Im Gegensatz zu Pensels globalem Wirken hat Angela Firkins’ Karriere ein etwas anderes Klangprofil: Sie ist in der deutschen und mitteleuropäischen Musikszene tief verankert. Hamburg, Freiburg, München, Hamburg und schließlich Lübeck markieren Wegpunkte einer klassischen Karriere, die sie von der jugendlichen Wettbewerbssiegerin zur Soloflötistin großer deutscher Rundfunk-Orchester und schließlich zur Hochschulprofessorin führte.
Von 1988 bis in die 90er Jahre prägte sie das Orchesterleben als Soloflötistin sowohl bei den Symphonikern Hamburg als auch der Radiophilharmonie Hannover des NDR. Seit 1997 lenkt Firkins einen anderen Teil ihres beruflichen Schaffens: als Professorin für Flöte und Kammermusik an der Musikhochschule Lübeck bildet sie Generationen von Flötistinnen und Flötisten aus, leitet Kammermusik, juriert bei Wettbewerben und hält Meisterkurse. In ihrer pädagogischen Arbeit legt sie großen Wert darauf ihren Studierenden zu vermitteln, „… den Komponisten oder die Komponistin über sich selbst zu stellen. Es geht darum, den Funken überspringen zu lassen: dass wir in die Musik und in das jeweilige Werk so persönlich involviert sind, dass wir den Ausdruck und die Aussage des Werkes glaubwürdig vermitteln können.“ Dieser Satz ist mehr als nur eine didaktische Anweisung — er ist der Kern ihres pädagogischen Verständnisses. Er setzt sich zusammen aus pädagogischer Präsenz im Unterrichtsraum, einer tiefen musikalische Auseinandersetzung und Interpretationsarbeit mit den Studierenden sowie einer intimen musikalische Vermittlung jenseits großer Podien. Firkins zeigt damit eine ausgeprägt praktische, pragmatische Seite, die sich als gelernte Pädagogin in einem weltweiten Diskurs positioniert mit konsequenten Blick auf Lehre, Interpretation und Nachwuchsförderung.
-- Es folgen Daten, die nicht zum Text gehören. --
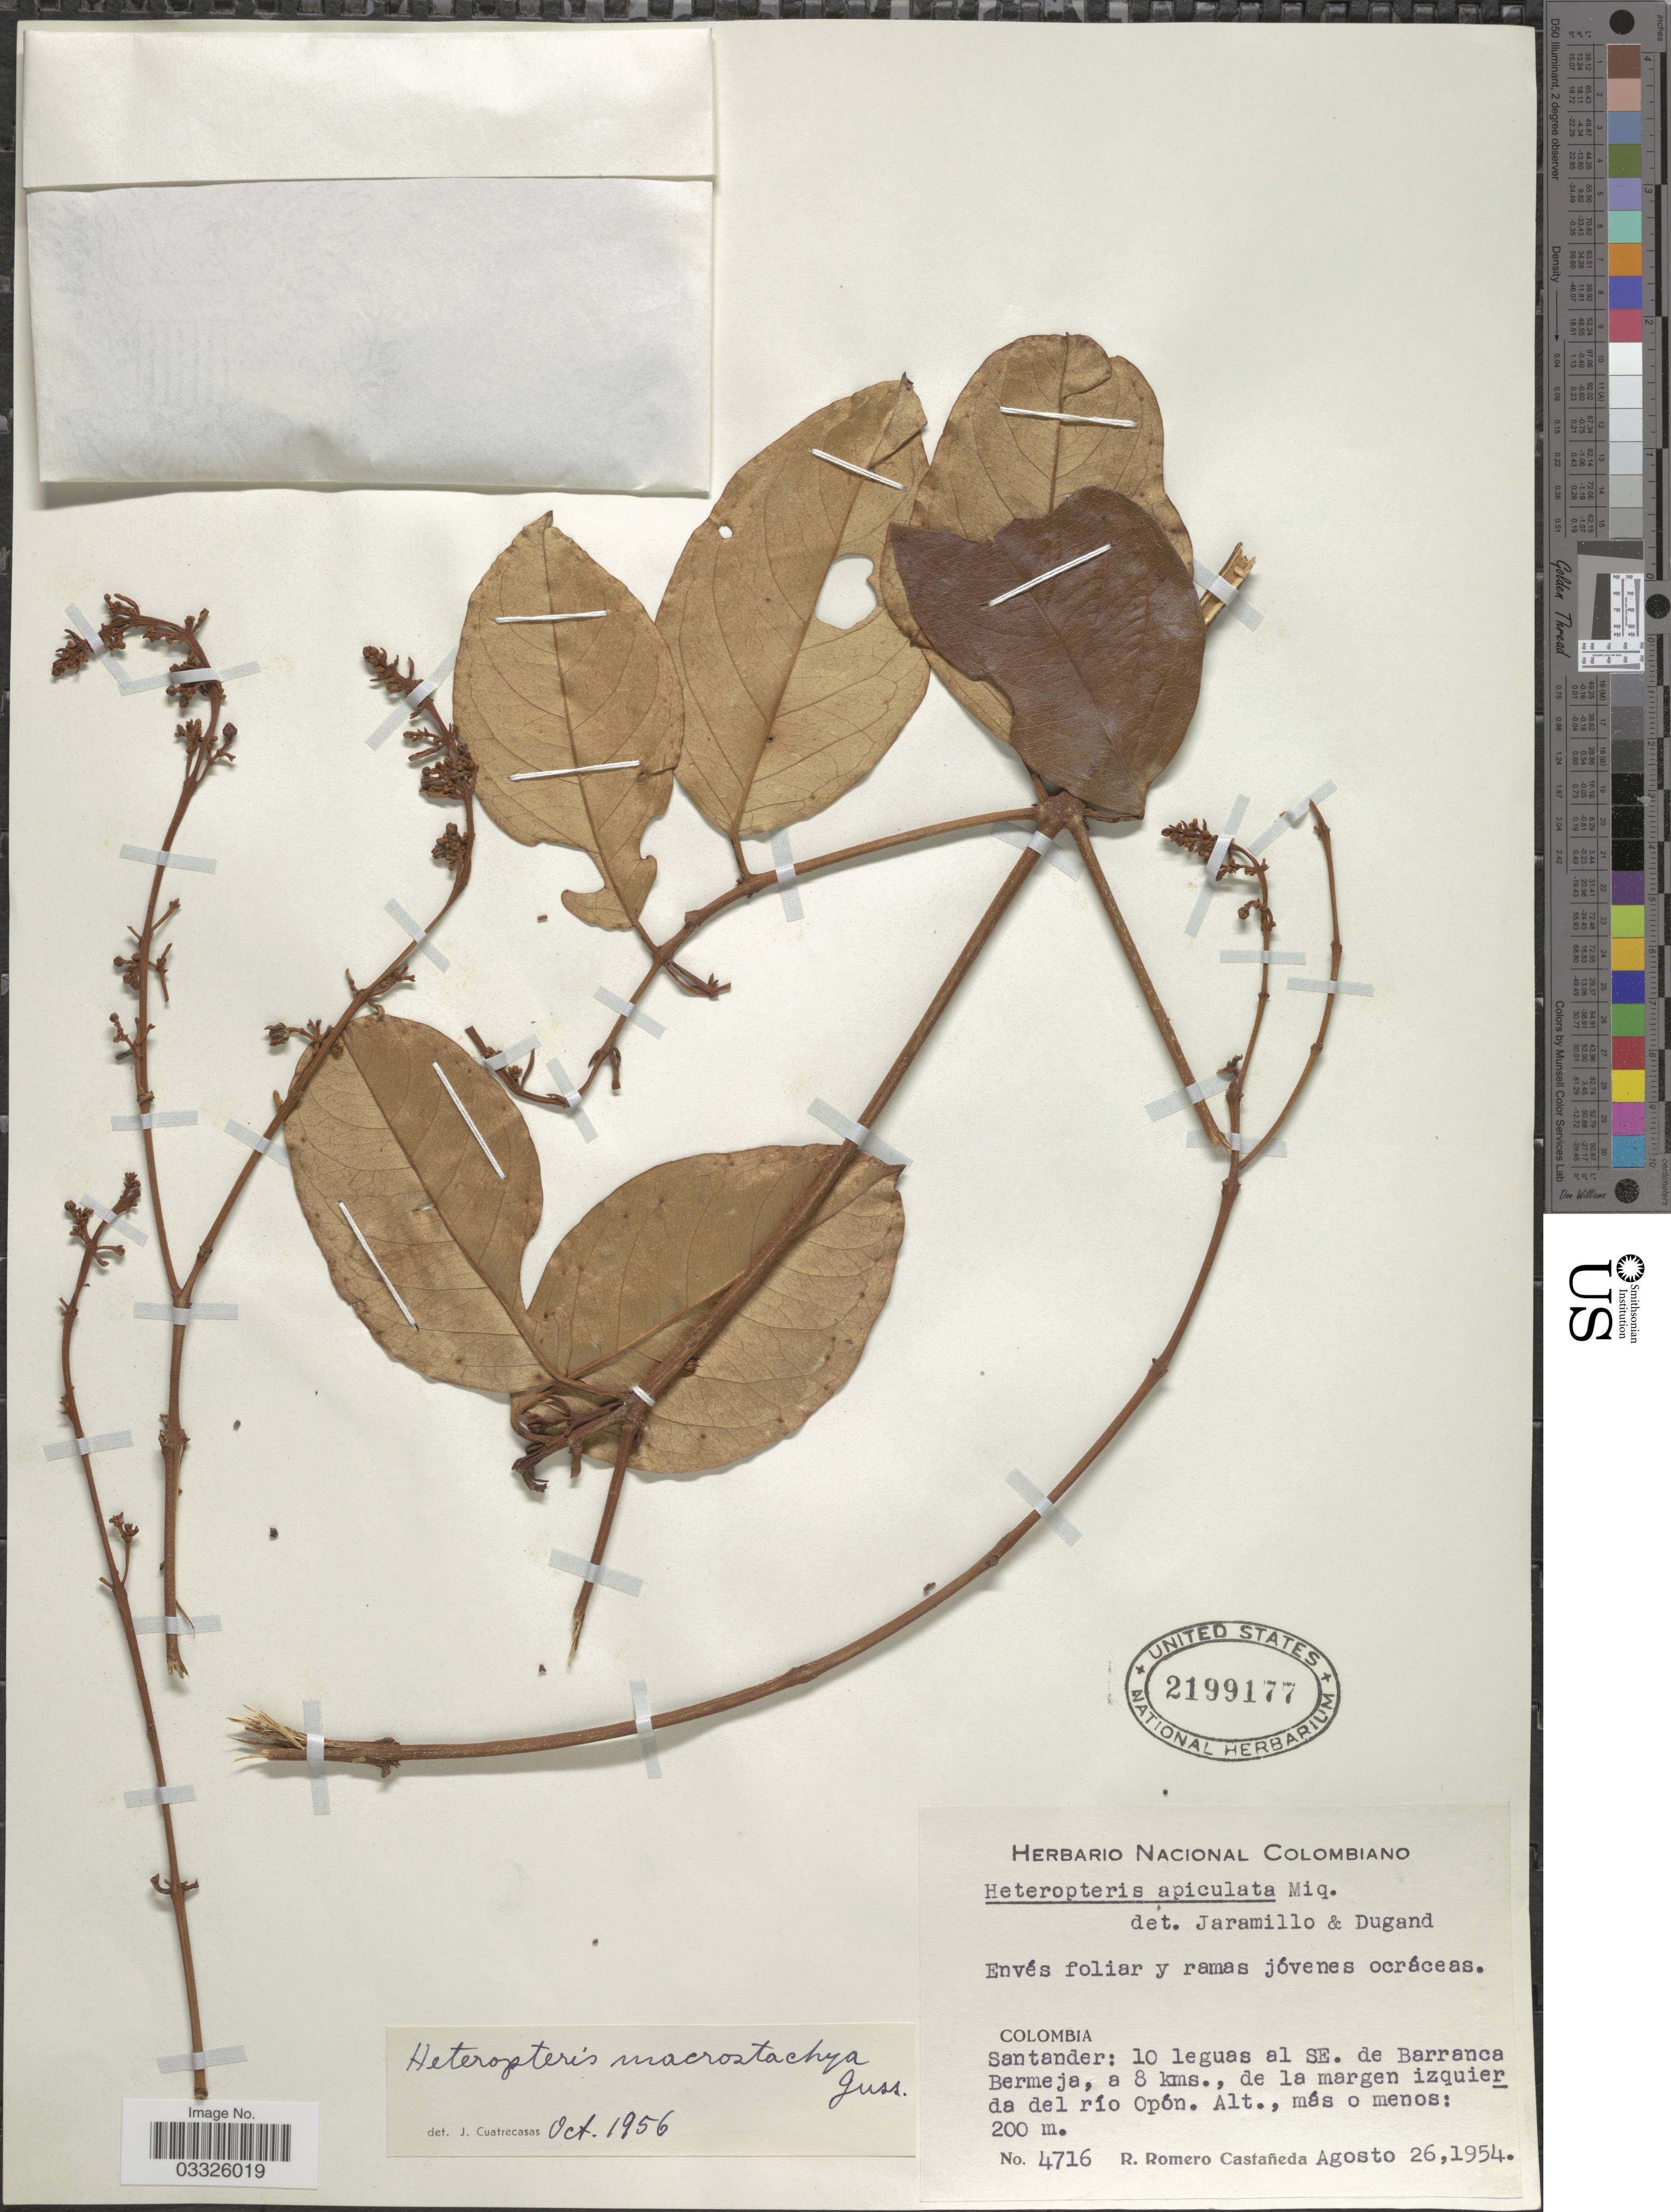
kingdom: Plantae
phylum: Tracheophyta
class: Magnoliopsida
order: Malpighiales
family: Malpighiaceae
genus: Heteropterys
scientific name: Heteropterys macrostachya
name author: A. Juss.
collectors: R. Romero Castañeda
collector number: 4716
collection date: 1954-08-26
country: Colombia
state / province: Santander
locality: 10 leguas al SE. de Barranca Bermeja, a 8 kms., de la margen izquierda del río Opón.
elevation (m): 200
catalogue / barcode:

So wesentlich wie für ihr Lehrverständnis verbunden ist mit der persönlichen Nähe zu den Studierenden, so wesentlich ist bei Angela Firkins das Zusammenspiel von beruflicher Exzellenz und persönlichem Leben: Seit 1989 lebt sie mit ihrem Mann, dem Hornisten Donald Firkins, in ihrem Hamburger Stadtteil – dort, wo sie aufgewachsen ist.

Zwei Flötistinnen — ein gemeinsamer Ton

Zwei Flötistinnen, zwei Wege – das Porträt zeigt zwei Frauen, die demselben Instrument verpflichtet sind, aber in unterschiedlichen Klangräumen zu Hause und unterschiedliche Schwerpunkte setzen in ihrem Schaffen. Und doch verbindet sie ein gemeinsamer Ton: die Leidenschaft für die Musik, die Hingabe an die Kunst des Atmens, Formens und Lehrens und ein gemeinsames Anliegen: Sibel Pensel und Angela Firkins stehen beide für ein klassisches Instrument, das stets auch Sprache, Identität und Gemeinschaft bedeutet. Mehr noch: Sie sehen die Flöte nicht nur als Instrument, sondern als Medium der Vermittlung, als Brücke zwischen Generationen, Kulturen und Klangwelten.